The company was founded in 1955 as a commercial successor of the Stichting voor de Ontwikkeling en Bouw van een Experimenteel Hefschroefvliegtuig (SOBEH - the Foundation for Development and Manufacturing of an Experimental Helicopter). From 1951 on, SOBEH developed and built two helicopters, the H-1 (1954) and H-2 (1955). After having met its goal of developing a helicopter, SOBEH ceased activities. Further development and serial production were granted to the newly formed NHI. This was a joint venture between aircraft manufacturer Aviolanda and truck company Kromhout. NHI quickly came forward with an improved design, called the H-3 Kolibrie (Hummingbird).

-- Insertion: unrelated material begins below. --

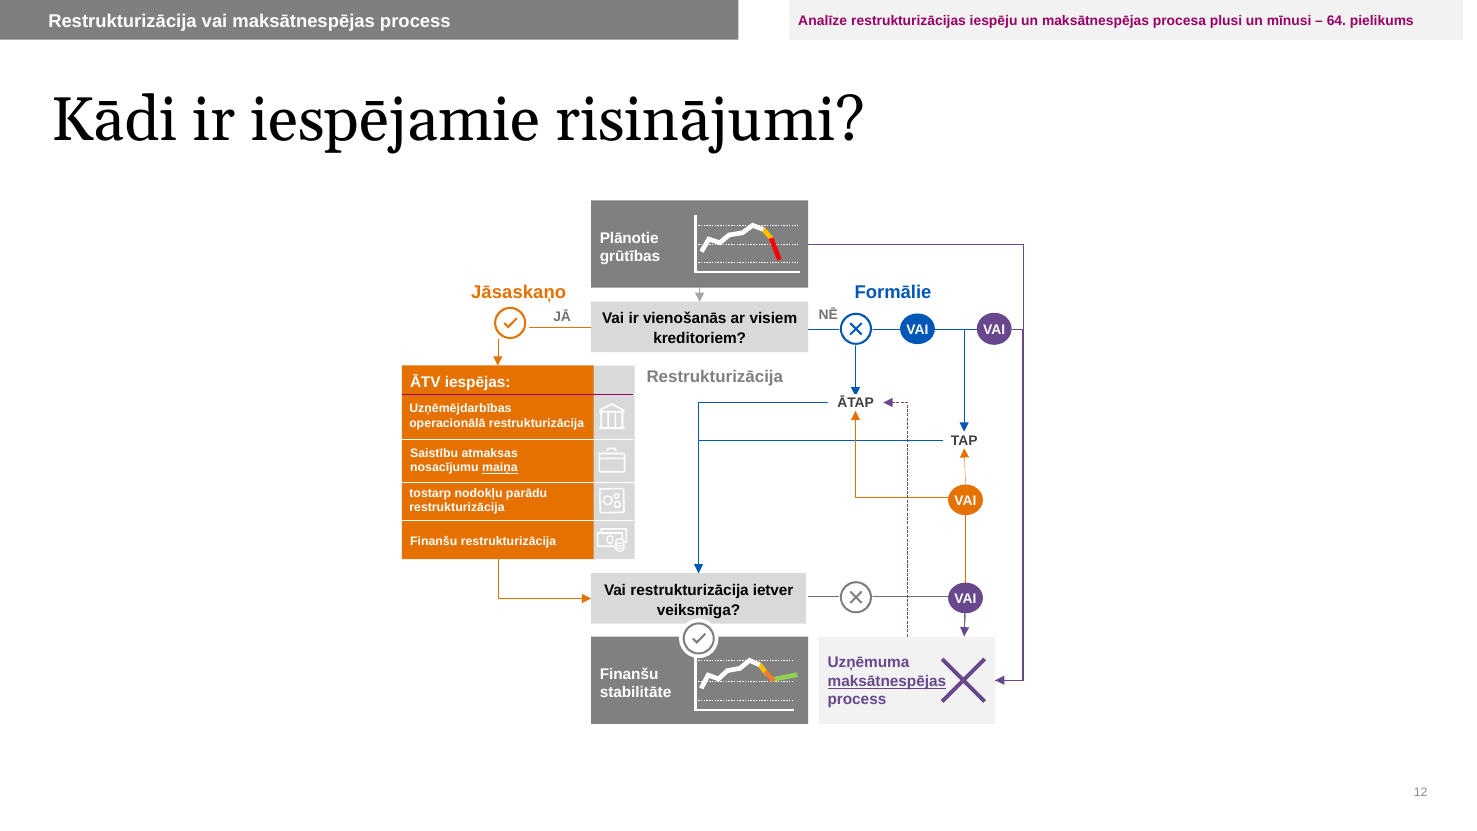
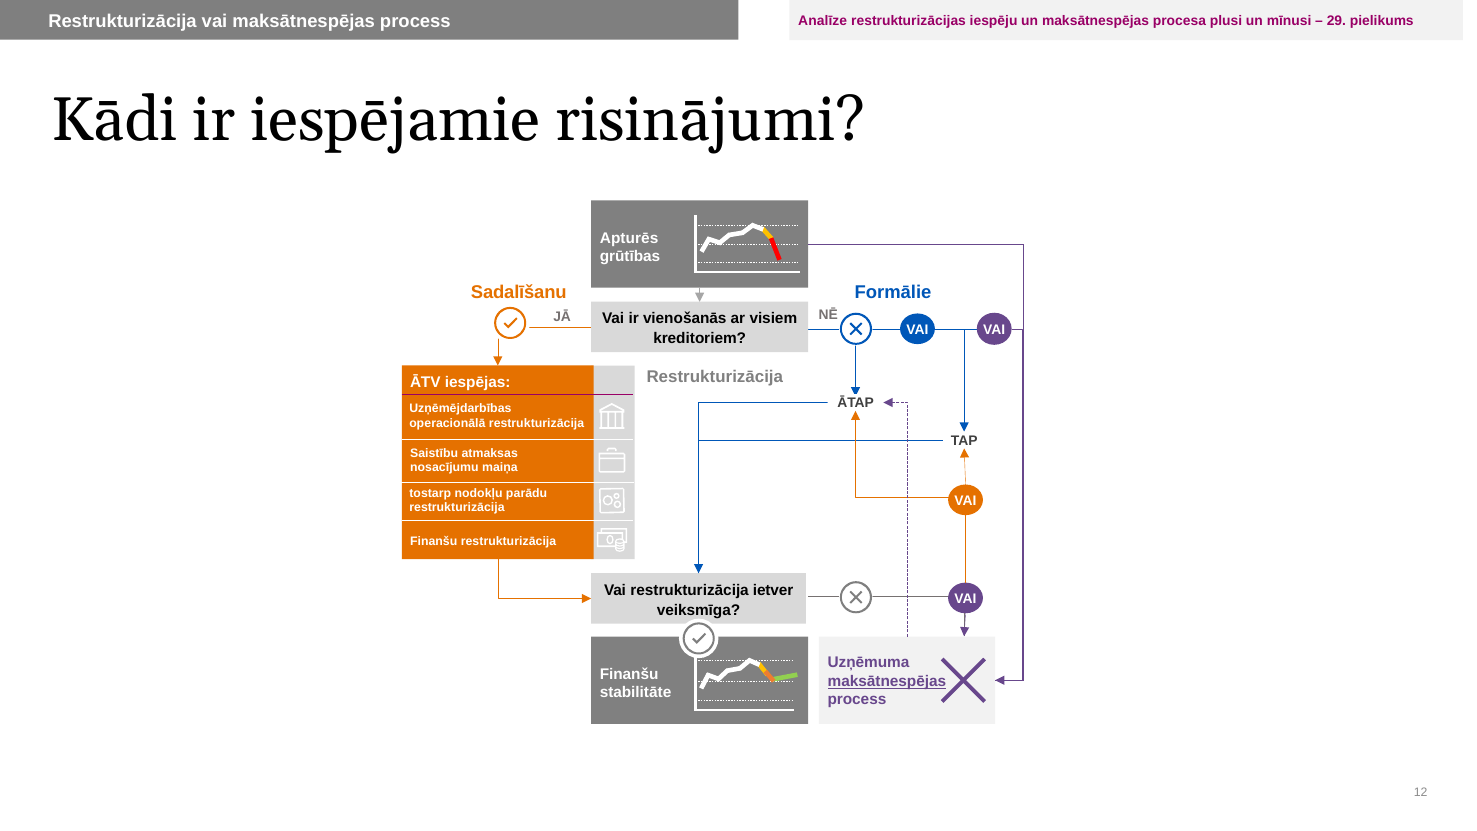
64: 64 -> 29
Plānotie: Plānotie -> Apturēs
Jāsaskaņo: Jāsaskaņo -> Sadalīšanu
maiņa underline: present -> none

This helicopter was powered by ramjets at the ends of the blades and made its first flight in May 1956. The Certificate of Airworthiness, based on U.S. requirements for rotorcraft, was issued in March 1958.

==Later operations==

During its existence, NHI was confronted with parent companies in trouble. Kromhout ceased building trucks in 1958 due to stiff competition from DAF. It kept building engines and finally the company was taken over by Stork B.V. As a result, Kromhout gave up its partnership in 1959. Aviolanda resumed production of the H-3 on its own.

==Closure of operations==

Finally in 1961 production ceased due to a lack of orders. Subsequently, NHI was liquidated by Aviolanda. The failure of NHI was only a contributing factor to the liquidation, as Aviolanda and Fokker were having hard times. Aviolanda depended heavily on licensed production of foreign designs, which made the business uncertain. Fokker was having troubles by that date with the slow selling F.27 Friendship.